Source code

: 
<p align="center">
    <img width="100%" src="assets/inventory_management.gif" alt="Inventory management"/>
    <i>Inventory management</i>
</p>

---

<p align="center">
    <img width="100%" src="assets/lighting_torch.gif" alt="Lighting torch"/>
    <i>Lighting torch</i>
++++++++++++++++++++
**The problem**: Can you print the markup from every entry above, reproducing each line character for character?

**Output of the task**:
Source code

: 
<p align="center">
    <img width="100%" src="assets/inventory_management.gif" alt="Inventory management"/>
    <i>Inventory management</i>
</p>

---

<p align="center">
    <img width="100%" src="assets/lighting_torch.gif" alt="Lighting torch"/>
    <i>Lighting torch</i>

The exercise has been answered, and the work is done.